The initiative for the construction of the palace came from Emperor Carlos V from his wedding to Isabel de Portugal, held in Seville in 1526. After the marriage, the couple resided for several months in the Alhambra, being deeply impressed by the Nasrid Palaces, leaving commissioned the construction of the new palace with the intention of establishing his residence in the Alhambra in Granada.
The Catholic Monarchs had already set up rooms after 1492, but Charles's intention was to provide himself with a stable residence tailored to an emperor. The project was assigned to Pedro Machuca.
In a Spain in which the prevailing style was Plateresque, and which had not completely detached itself from Gothic, Machuca built a palace that corresponds stylistically to Mannerism, a style that was taking its first steps in Italy.
Even accepting the versions that place Machuca in the workshops of Miguel Ángel, when the construction of the Palace began in 1527, he had not yet carried out the most representative of his architectural production.
The building was built in the heart of the Muslim Alhambra, at one end of the patio de los Arrayanes and for its construction it was necessary to demolish a pavilion opposite the tower of Comares. This fact, which has been the subject of criticism and controversy, must be understood in the context of its time: the Palace of Carlos I did not mean so much the destruction of part of the Alhambra as the guarantee of survival of the rest. At a time when the most common was the total destruction of palaces and temples of the subjugated peoples, the sensitivity of the Christian kings to the incontestable beauty of the Alhambra meant the need to enjoy it from within and, therefore, to preserve it.

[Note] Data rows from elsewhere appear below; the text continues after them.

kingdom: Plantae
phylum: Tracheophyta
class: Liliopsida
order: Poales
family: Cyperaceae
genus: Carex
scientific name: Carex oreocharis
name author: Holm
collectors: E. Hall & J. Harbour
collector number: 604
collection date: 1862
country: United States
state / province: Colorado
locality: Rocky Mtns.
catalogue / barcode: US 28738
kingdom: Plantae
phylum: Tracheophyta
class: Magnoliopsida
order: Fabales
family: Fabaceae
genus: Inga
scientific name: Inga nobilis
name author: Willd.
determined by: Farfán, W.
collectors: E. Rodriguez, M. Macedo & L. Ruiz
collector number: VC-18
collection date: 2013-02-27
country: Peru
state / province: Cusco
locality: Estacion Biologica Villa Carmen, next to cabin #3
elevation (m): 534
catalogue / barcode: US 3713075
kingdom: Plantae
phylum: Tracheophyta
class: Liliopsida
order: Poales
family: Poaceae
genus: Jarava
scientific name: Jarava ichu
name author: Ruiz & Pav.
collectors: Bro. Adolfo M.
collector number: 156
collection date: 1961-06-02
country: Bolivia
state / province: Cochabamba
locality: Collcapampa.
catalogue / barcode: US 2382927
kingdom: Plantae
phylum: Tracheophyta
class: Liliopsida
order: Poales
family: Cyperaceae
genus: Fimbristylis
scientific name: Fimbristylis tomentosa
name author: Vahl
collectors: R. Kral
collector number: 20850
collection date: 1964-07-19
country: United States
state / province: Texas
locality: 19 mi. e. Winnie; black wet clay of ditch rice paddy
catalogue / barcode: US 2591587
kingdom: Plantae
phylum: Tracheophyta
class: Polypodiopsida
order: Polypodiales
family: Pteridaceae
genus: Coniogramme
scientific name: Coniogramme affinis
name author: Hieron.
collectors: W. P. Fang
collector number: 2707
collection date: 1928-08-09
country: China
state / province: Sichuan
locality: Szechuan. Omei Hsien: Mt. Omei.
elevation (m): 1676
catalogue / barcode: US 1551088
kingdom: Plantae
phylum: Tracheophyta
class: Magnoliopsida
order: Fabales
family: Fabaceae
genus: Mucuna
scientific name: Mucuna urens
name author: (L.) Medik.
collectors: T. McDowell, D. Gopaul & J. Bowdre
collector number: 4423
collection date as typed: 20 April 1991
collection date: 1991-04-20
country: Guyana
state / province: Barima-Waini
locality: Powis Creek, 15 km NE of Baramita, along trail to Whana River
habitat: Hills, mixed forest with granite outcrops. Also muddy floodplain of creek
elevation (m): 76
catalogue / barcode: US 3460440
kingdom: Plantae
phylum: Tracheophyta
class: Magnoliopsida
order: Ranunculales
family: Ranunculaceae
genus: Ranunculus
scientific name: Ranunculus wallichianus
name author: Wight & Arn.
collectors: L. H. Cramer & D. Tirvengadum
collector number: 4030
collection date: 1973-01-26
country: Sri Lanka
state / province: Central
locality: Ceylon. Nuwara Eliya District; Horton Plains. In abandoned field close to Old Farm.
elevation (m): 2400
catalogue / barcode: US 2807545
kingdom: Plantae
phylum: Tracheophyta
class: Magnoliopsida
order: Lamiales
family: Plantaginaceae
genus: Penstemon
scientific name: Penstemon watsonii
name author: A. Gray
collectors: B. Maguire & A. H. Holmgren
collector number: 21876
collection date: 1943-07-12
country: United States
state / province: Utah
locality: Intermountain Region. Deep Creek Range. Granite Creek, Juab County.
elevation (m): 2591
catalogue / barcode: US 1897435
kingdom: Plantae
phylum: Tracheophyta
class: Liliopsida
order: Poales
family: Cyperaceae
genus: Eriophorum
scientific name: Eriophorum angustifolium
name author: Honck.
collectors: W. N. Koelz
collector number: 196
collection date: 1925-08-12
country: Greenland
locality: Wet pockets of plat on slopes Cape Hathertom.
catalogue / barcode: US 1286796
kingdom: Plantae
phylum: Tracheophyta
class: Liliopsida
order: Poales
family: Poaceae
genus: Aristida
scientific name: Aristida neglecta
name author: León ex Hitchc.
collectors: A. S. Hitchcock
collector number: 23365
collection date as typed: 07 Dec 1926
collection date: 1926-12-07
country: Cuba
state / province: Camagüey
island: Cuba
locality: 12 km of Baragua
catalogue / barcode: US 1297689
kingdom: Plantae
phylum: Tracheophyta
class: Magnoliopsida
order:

The mastery of classical language that Machuca demonstrates consciously subverts it: this has nothing to do with other Spanish works of the time, mostly based on local conceptions. His influence was very limited, because it was misunderstood: many years would remain until Juan Bautista de Toledo and Juan de Herrera reached the high levels of classicism of the El Escorial monastery.
Since 1572, with the Moorish rebellion of the Alpujarras, the works were slowed down and were definitively interrupted in 1637, with the walls and vaults completed, in the absence of covering water.
During the War of Independence, the French army converted the palace into an artillery store, that same function was maintained when the Spanish troops took over the building, which kept a large quantity of gunpowder, bullets and stone coal inside. The permanence of the explosives posed a serious danger to the palace and to the entire Alhambra.
Almost twenty years after the war, the English traveler and writer Samuel Edward Cook wrote around 1828: "The Palace of Charles V is still used as a powder magazine; it is without lightning rods and the single spark of lightning could destroy the remains of this interesting building and probably the whole Alhambra ".
In 1832, the palace was finally evacuated. The state of the construction at the time, according to the governor, was pitiful and he considered a miracle that it had not collapsed.